# TASK INSTRUCTIONS:
A – List every place name that appears in the article about farmworkers leading the #MeToo fight below.
B – Write the next part of the article about farmworkers leading the #MeToo fight, continuing from its final sentence.

# EXTRACTED TEXT:
━━━━━━━━━━━━━━━━━━━━

Civil Eats: Meet the Farmworkers Leading the #MeToo Fight For Workers Everywhere

photo courtesy of CIW.

By Vera Liang Chang | Food and Farm Labor, Food Justice | 05.21.18

From farmworkers to fashion models, worker-led social responsibility sets out to protect basic human rights.

“Never again will we allow ourselves to be silenced as women … We will not permit our children’s lives to be limited by the greed of others because our children deserve a better future.” ~ Lupe Gonzalo, Coalition of Immokalee Workers leader, at the Time’s Up Wendy’s March

Raquel,* 12, is the daughter of tomato pickers in Immokalee, Florida. In March, she and her sister Maria* travelled to New York City with the Coalition of Immokalee Workers’ (CIW) five-day Freedom Fast, where they joined 100 farmworkers and 24 children of farmworkers in an effort to bring attention to the group’s campaign to urge Wendy’s to sign on to their Fair Food Program.

The group fasted on Park Avenue in Midtown Manhattan, sometimes chanting loudly, sometimes silently, some with their mouths covered by wide black tape. Even while hungry in the snow and rain, the fasters displayed bravery, conviction, and a grounded strength.

━━━━━━━━━━━━━━━━━━━━

(Annotated element listings)
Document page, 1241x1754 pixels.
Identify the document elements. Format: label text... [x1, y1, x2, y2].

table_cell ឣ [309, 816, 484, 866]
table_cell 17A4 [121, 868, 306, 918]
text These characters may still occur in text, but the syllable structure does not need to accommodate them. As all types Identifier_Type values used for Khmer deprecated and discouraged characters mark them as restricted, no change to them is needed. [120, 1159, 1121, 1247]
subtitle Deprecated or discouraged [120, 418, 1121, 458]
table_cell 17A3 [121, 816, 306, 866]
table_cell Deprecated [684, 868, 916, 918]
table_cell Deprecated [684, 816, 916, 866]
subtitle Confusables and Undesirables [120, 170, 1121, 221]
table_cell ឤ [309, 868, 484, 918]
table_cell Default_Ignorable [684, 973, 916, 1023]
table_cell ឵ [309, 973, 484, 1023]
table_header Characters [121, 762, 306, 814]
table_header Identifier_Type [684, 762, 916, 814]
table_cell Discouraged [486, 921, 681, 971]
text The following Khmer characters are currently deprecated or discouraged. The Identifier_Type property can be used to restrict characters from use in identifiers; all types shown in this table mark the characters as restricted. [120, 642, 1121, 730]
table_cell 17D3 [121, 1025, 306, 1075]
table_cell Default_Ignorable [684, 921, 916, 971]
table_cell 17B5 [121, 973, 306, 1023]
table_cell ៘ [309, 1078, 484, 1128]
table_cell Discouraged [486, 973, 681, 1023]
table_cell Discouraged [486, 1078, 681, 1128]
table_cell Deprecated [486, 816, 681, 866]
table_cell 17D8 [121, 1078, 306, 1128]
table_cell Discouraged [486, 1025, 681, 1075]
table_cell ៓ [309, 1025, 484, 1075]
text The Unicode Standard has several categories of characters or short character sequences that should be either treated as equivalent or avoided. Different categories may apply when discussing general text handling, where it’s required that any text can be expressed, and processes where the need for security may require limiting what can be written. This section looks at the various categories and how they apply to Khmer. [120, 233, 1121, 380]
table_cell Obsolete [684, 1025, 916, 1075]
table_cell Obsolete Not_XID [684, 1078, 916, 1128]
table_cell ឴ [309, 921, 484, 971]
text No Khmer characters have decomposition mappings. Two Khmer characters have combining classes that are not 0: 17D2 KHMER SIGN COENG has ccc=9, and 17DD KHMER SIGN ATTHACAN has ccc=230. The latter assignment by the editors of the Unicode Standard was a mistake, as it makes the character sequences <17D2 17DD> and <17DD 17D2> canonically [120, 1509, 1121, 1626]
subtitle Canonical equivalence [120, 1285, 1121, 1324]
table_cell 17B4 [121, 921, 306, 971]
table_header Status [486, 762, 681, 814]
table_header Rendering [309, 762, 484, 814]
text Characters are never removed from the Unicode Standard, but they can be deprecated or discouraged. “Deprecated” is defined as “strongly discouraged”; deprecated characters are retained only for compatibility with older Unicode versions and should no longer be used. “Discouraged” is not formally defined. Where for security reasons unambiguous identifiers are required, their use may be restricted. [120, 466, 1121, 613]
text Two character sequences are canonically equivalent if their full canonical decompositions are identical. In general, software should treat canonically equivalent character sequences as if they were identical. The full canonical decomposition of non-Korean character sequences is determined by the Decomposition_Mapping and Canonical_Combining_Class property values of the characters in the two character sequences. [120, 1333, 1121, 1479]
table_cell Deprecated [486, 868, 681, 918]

━━━━━━━━━━━━━━━━━━━━

# ANSWERS FOR THE TASKS:
A – Immokalee, Florida, New York City, Park Avenue, Midtown Manhattan

B –
Raquel and Maria don’t work in the fields, although they did try it out when they were eight and 10. Their father disapproved of the idea, but the girls persisted and went to harvest tomatoes one day. “I thought I would like it but after the first day, I was like ‘No. I can’t believe people are doing this,’” Raquel says. “It’s like a nightmare.”

But the girls aren’t just disturbed by long days spent doing back-breaking labor. “Rape is one of my biggest fears,” says Raquel. “I’m haunted by the idea of it.” Maria says she is, too. And they’re not alone.

The 2,000-person Time’s Up Wendy’s March outside the Manhattan office of Nelson Peltz, Wendy’s board chair.

Sexual Violence in Agriculture

An estimated 500,000 women labor in U.S. fields. On many of the farms where Raquel’s parents worked up and down the East Coast, farmworkers describe coercion, catcalls, groping, and assault from crew leaders, supervisors, and even fellow workers as their “daily bread” in the fields. A study found that four out of five female farmworkers experience sexual violence at work. Women are often dependent on male supervisors for employment, housing, and transportation. Claims against harassers are largely processed by male managers, police officers, and judges, and retaliation for complaints is the norm.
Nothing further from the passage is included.